◆ Work to complete
a) Answer these questions from the bylaws excerpt.
(i) How many Members must sponsor a Member who seeks to become a Fellow?
(ii) At the latest, how many days after the Board receives charges against a member must the hearing be held?
(iii) By what date each year must the Nominating Committee send the slate of candidates to the Vice President-Administration?
b) Reproduce the stretch of the bylaws excerpt from "Section 5. A" through "for necessary action.".

◆ Provided text
Section 5. A member who has resigned in good standing may be restored to membership by paying dues for the year in which the member requests reinstatement.
Section 6. An Associate Member who wishes to apply for the grade of Member must submit an application as provided for in this Article, except that if applicant’s current dues are paid the application shall be accompanied by only the application fee.
Section 7. To become a Fellow, a Member must be sponsored by five Members. Each sponsor shall submit a letter to the Vice President-Administration emphasizing the achievements of the nominee which meet the Constitutional requirements for admission to Fellow. After verification of the qualifications of the sponsors and the nominee, the Vice President-Administration will present the names of nominees who meet all the qualifications to the Board for necessary action.
Section 8. A Student Member may retain that status until the end of the calendar year in which the Student Member ceases to be a regularly enrolled student. However, if the Student Member receives a degree the Student Member may, upon request, be transferred to Membership without the payment of additional dues for the year. If request for transfer is not made by the end of the calendar year in which the degree is granted, application must be made as provided for in this Article.
Section 9. Members of the Association of any grade shall support the Constitution and Bylaws of the Association and shall abide by the AACE Canons of Ethics. Any member who violates the Constitution and/or Bylaws or the Canons of Ethics, or is guilty of conduct prejudicial to the best interests of the Association or of the engineering profession may be expelled by a two-thirds vote of the Board. Charges against a member shall be prepared in writing and filed with the Vice President-Administration. If the charges are deemed substantive by the Board, a hearing shall be held by the Board upon reasonable advance notification to the member but in any case within 90 days after receipt of the charges by the Board. The member shall have the opportunity of presenting an answer to the charges at the hearing..
ARTICLE II—NOMINATION AND ELECTION OF OFFICERS AND DIRECTORS
Section 1. The President, subject to the approval of the Board, shall appoint a Nominating Committee consisting of a Chair and four or more Members, at the Board of Directors meeting at the end of each Annual Meeting.
Section 2. The Nominating Committee shall be responsible for: (a) selecting one or more nominees for each office, (b) obtaining the consent of each nominee to serve if elected, and (c) securing biographical data of each nominee. The entire slate of candidates, complete with biographical data, shall be sent by the Nominating Committee to the Vice President-Administration no later than October 31st of each year.
Section 3. The Nominating Committee’s slate of candidates, complete with biographical data, shall be made available to the membership along with information regarding nominations by petition no later than November 15th of each year.

(Segments of a question dataset)

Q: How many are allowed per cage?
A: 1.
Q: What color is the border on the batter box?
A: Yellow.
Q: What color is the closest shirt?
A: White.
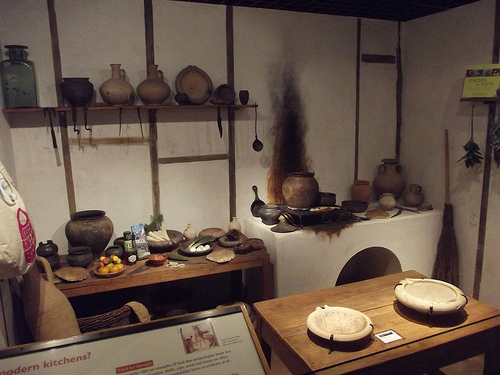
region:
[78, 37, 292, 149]
plenty pots on shelf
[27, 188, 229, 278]
plenty pots on shelf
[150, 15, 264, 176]
plenty pots on shelf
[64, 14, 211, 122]
plenty pots on shelf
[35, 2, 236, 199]
plenty pots on shelf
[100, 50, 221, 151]
plenty pots on shelf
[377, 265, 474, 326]
the pie on the right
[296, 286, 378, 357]
the pie on the left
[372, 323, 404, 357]
the sticker between the pies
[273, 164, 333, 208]
the large pot with a fire stain behind it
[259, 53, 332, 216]
a fire stain on the wall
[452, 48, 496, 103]
a yellow book on a shelf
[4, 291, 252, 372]
a sign with information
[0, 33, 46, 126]
a glass jar on the left of the shelf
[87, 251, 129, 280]
yellow items on a plate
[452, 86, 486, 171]
an item hanging below the yellow sign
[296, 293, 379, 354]
the bowl in the light brown color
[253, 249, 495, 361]
the wooden table with two bowels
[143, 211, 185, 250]
the white color carrot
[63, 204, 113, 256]
the black color pot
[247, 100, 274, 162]
the black color handle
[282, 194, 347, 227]
the black color stove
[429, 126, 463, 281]
the brown color sweeper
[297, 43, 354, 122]
the white color wall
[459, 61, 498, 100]
the photo frame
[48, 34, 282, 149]
the different color pots arranged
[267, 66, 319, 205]
black smoke stain on the wall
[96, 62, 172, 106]
clay jars sitting on a shelf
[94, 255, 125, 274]
veggies sitting in a small saucer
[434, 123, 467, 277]
old straw broom sitting against wall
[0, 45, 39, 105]
glass bottle sitting on shelf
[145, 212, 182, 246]
parsnips sitting in a metal bowl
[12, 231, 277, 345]
small wooden table sitting against wall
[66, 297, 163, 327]
huge basket sitting under wooden table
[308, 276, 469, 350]
clay plates sitting on wooden table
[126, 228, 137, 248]
spice jars sitting on wooden table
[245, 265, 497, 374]
a table is wood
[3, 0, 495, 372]
display of antiquities in a museum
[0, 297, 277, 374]
board to describe the artifacts on display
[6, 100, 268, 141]
a wood shelf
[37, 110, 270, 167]
kitchen utensils hang from shelf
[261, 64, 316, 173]
black spot on white wall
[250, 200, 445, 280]
a white rudimentary kitchen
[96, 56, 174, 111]
two vases on a shelf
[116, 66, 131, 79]
handle of a vase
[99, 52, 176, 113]
vases are made of ceramics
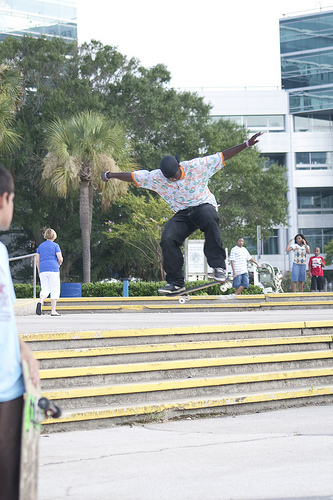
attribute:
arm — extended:
[195, 128, 270, 179]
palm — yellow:
[47, 166, 72, 198]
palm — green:
[78, 117, 118, 138]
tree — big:
[7, 37, 171, 114]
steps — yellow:
[178, 330, 274, 415]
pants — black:
[151, 202, 227, 275]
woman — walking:
[31, 226, 69, 318]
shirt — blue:
[35, 243, 63, 274]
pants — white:
[37, 273, 68, 302]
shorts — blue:
[233, 272, 254, 289]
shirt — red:
[311, 256, 329, 276]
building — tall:
[256, 4, 329, 233]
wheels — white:
[174, 282, 236, 308]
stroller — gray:
[257, 261, 286, 300]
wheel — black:
[35, 393, 64, 421]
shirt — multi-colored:
[144, 175, 226, 213]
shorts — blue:
[288, 264, 309, 285]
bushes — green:
[84, 284, 122, 297]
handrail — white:
[10, 254, 37, 265]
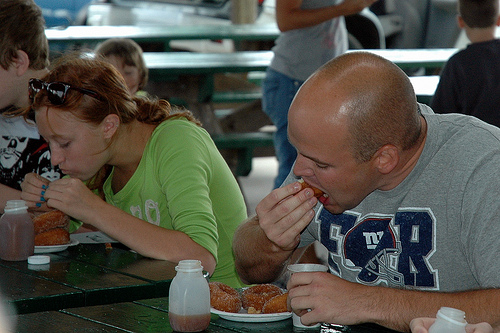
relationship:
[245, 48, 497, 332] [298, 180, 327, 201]
man eating a doughnut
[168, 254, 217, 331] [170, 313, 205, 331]
jug of juice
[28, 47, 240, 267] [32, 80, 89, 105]
woman has sunglasses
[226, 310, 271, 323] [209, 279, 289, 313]
plate of donuts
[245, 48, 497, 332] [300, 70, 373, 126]
man with bald head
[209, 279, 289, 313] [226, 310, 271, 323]
three doughnuts on a plate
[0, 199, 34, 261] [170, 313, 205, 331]
bottle has juice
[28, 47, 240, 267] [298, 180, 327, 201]
woman eating a doughnut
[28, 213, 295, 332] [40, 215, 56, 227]
food have sugar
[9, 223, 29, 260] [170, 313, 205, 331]
bottle of juice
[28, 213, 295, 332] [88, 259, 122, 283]
food on table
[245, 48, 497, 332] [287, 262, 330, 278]
man has a cup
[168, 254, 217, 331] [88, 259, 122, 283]
jug on table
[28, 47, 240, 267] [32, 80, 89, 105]
woman wearing sunglasses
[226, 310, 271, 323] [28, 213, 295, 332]
plate has food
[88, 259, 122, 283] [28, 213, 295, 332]
table with food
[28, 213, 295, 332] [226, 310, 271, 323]
food on a plate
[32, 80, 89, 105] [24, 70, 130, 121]
sunglasses on head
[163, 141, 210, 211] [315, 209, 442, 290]
shirt with a logo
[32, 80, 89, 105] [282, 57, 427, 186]
glasses on head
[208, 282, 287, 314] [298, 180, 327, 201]
donuts in mouth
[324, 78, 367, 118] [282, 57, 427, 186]
shine on head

◆ The results
a)
(i) Five Members.
(ii) 90 days.
(iii) October 31st.

b)
Section 5. A member who has resigned in good standing may be restored to membership by paying dues for the year in which the member requests reinstatement.
Section 6. An Associate Member who wishes to apply for the grade of Member must submit an application as provided for in this Article, except that if applicant’s current dues are paid the application shall be accompanied by only the application fee.
Section 7. To become a Fellow, a Member must be sponsored by five Members. Each sponsor shall submit a letter to the Vice President-Administration emphasizing the achievements of the nominee which meet the Constitutional requirements for admission to Fellow. After verification of the qualifications of the sponsors and the nominee, the Vice President-Administration will present the names of nominees who meet all the qualifications to the Board for necessary action.